Write out the line with "Способы оплаты" and every later line through the end of the data below, exactly as given, with no pictures in the copy.
***** RECORDS *****
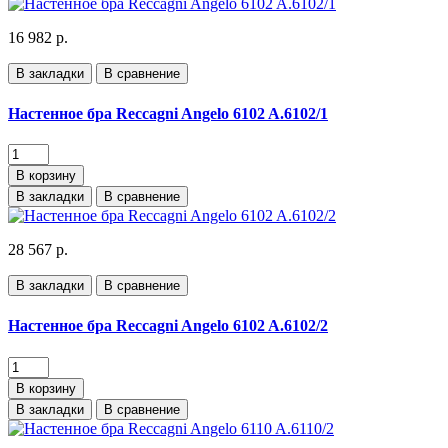
16 982 р.
В закладки
В сравнение
Настенное бра Reccagni Angelo 6102 A.6102/1
В корзину
В закладки
В сравнение
28 567 р.
В закладки
В сравнение
Настенное бра Reccagni Angelo 6102 A.6102/2
В корзину
В закладки
В сравнение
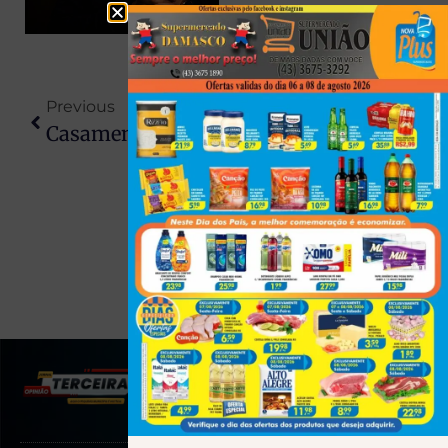
Previous
Next
Casamento De Fachada: Operação Desmantela Esquema De Recados De Facção Em Presídios Da Região
Adolescente É Apreendido Com Crack Pronto Para Venda Em Colorado
(43) 991545950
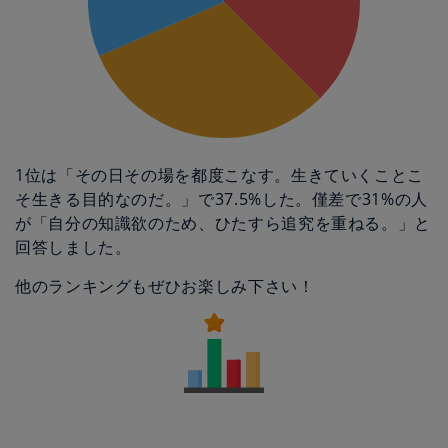
1位は「その日その場を都度こなす。生きていくことこ
そ生きる目的なのだ。」で37.5%した。僅差で31%の人
が「自分の知識欲のため、ひたすら追究を重ねる。」と
回答しました。
他のランキングもぜひお楽しみ下さい！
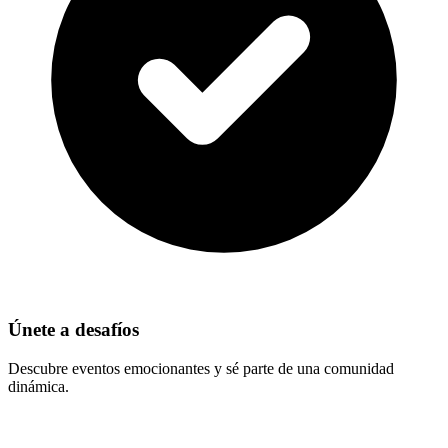
Únete a desafíos
Descubre eventos emocionantes y sé parte de una comunidad
dinámica.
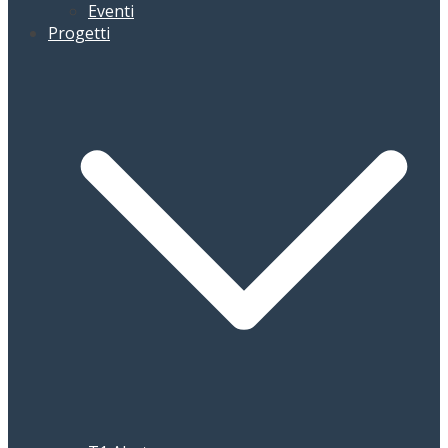
Eventi
Progetti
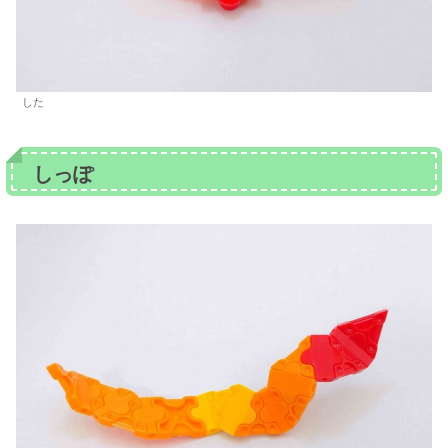
した
しっぽ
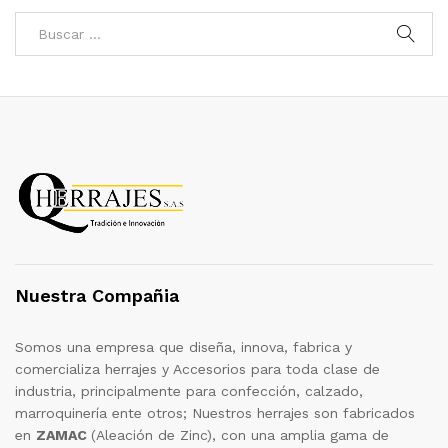
Nuestra Compañia
Somos una empresa que diseña, innova, fabrica y
comercializa herrajes y Accesorios para toda clase de
industria, principalmente para confección, calzado,
marroquinería ente otros; Nuestros herrajes son fabricados
en
ZAMAC
(Aleación de Zinc), con una amplia gama de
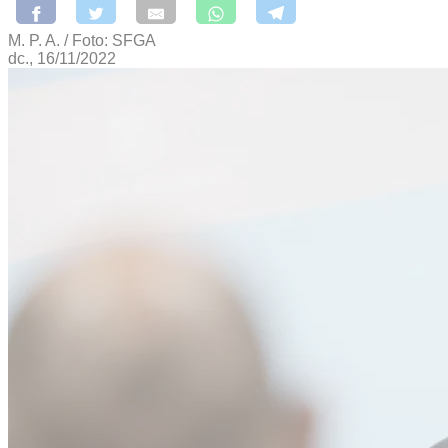
M. P. A. / Foto: SFGA
dc., 16/11/2022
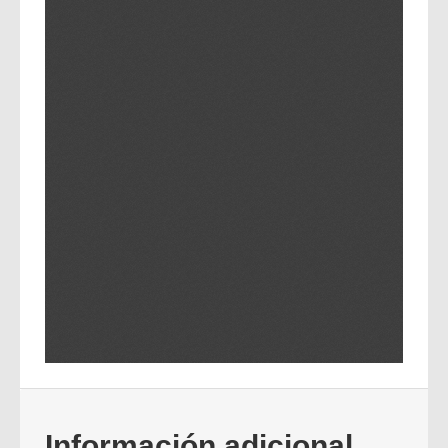
Información adicional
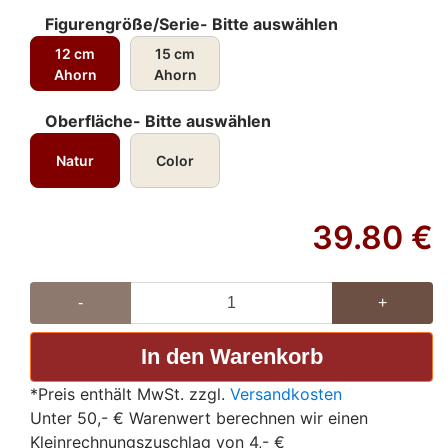
Figurengröße/Serie- Bitte auswählen
12 cm
15 cm
Ahorn
Ahorn
Oberfläche- Bitte auswählen
Natur
Color
39.80
€
-
+
*Preis enthält MwSt. zzgl.
Versandkosten
Unter 50,- € Warenwert berechnen wir einen
Kleinrechnungszuschlag von 4,- €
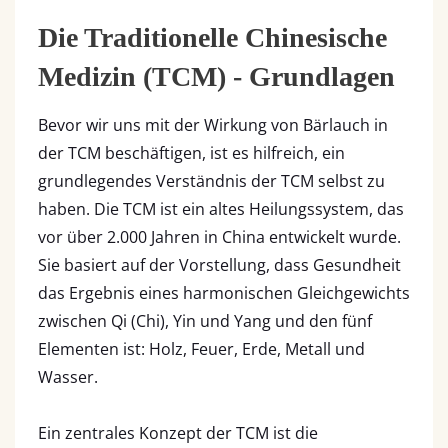
Die Traditionelle Chinesische
Medizin (TCM) - Grundlagen
Bevor wir uns mit der Wirkung von Bärlauch in
der TCM beschäftigen, ist es hilfreich, ein
grundlegendes Verständnis der TCM selbst zu
haben. Die TCM ist ein altes Heilungssystem, das
vor über 2.000 Jahren in China entwickelt wurde.
Sie basiert auf der Vorstellung, dass Gesundheit
das Ergebnis eines harmonischen Gleichgewichts
zwischen Qi (Chi), Yin und Yang und den fünf
Elementen ist: Holz, Feuer, Erde, Metall und
Wasser.
Ein zentrales Konzept der TCM ist die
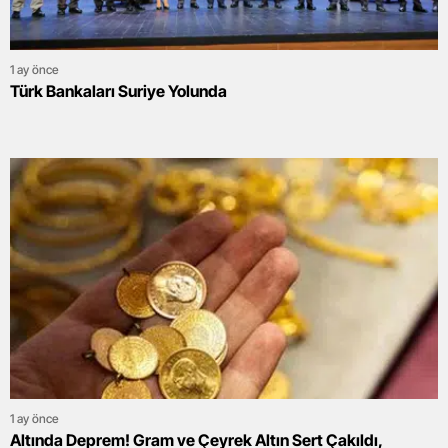
1 ay önce
Türk Bankaları Suriye Yolunda
1 ay önce
Altında Deprem! Gram ve Çeyrek Altın Sert Çakıldı,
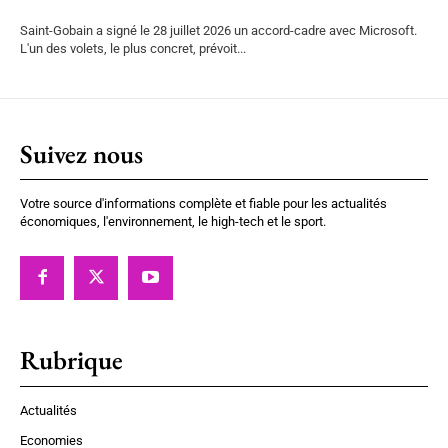
Saint-Gobain a signé le 28 juillet 2026 un accord-cadre avec Microsoft.
L'un des volets, le plus concret, prévoit...
Suivez nous
Votre source d'informations complète et fiable pour les actualités
économiques, l'environnement, le high-tech et le sport.
Rubrique
Actualités
Economies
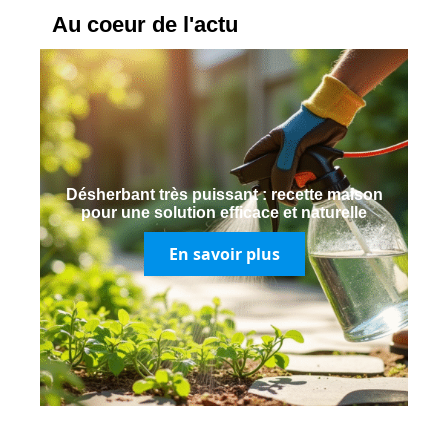
Au coeur de l'actu
Désherbant très puissant : recette maison
pour une solution efficace et naturelle
En savoir plus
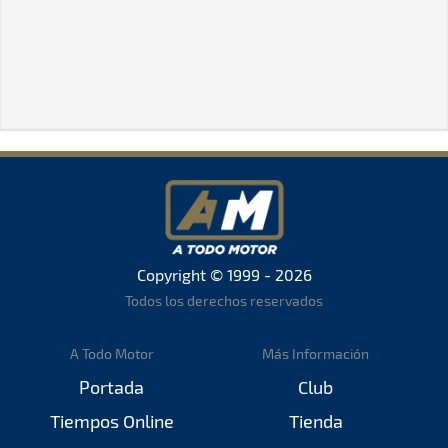
Copyright © 1999 - 2026
Todos los derechos reservados
A Todo Motor
Más Información
Portada
Club
Tiempos Online
Tienda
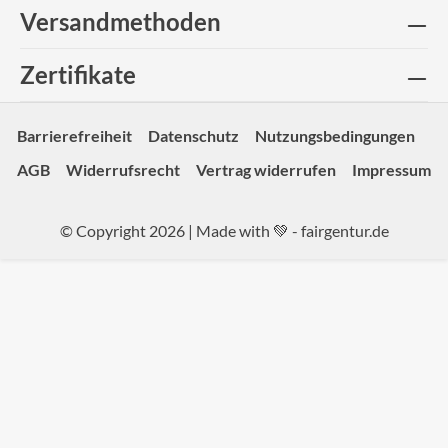
Versandmethoden
Zertifikate
Barrierefreiheit
Datenschutz
Nutzungsbedingungen
AGB
Widerrufsrecht
Vertrag widerrufen
Impressum
© Copyright 2026 | Made with 💚 -
fairgentur.de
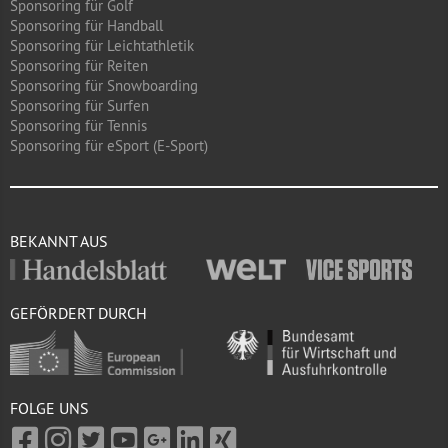
Sponsoring für Golf
Sponsoring für Handball
Sponsoring für Leichtathletik
Sponsoring für Reiten
Sponsoring für Snowboarding
Sponsoring für Surfen
Sponsoring für Tennis
Sponsoring für eSport (E-Sport)
BEKANNT AUS
GEFÖRDERT DURCH
FOLGE UNS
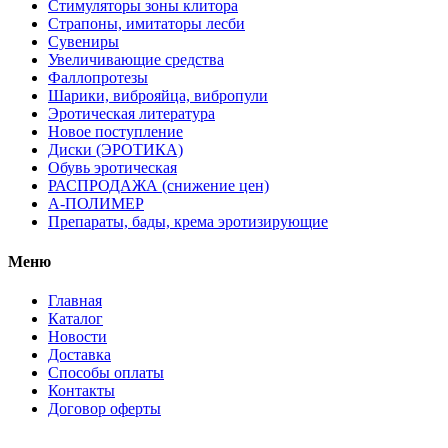
Стимуляторы зоны клитора
Страпоны, имитаторы лесби
Сувениры
Увеличивающие средства
Фаллопротезы
Шарики, виброяйца, вибропули
Эротическая литература
Новое поступление
Диски (ЭРОТИКА)
Обувь эротическая
РАСПРОДАЖА (снижение цен)
А-ПОЛИМЕР
Препараты, бады, крема эротизирующие
Меню
Главная
Каталог
Новости
Доставка
Способы оплаты
Контакты
Договор оферты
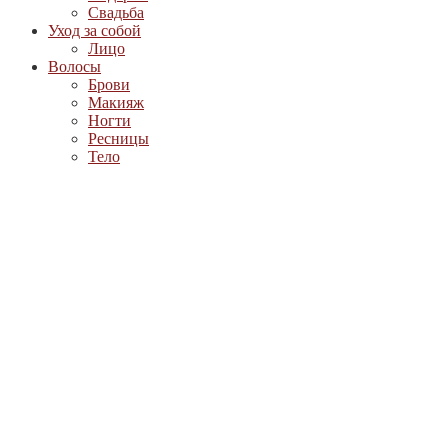
Свадьба
Уход за собой
Лицо
Волосы
Брови
Макияж
Ногти
Ресницы
Тело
*****
ANSWER TO THIS TASK:
Способы оплаты
Контакты
Договор оферты
Свадьба
Уход за собой
Лицо
Волосы
Брови
Макияж
Ногти
Ресницы
Тело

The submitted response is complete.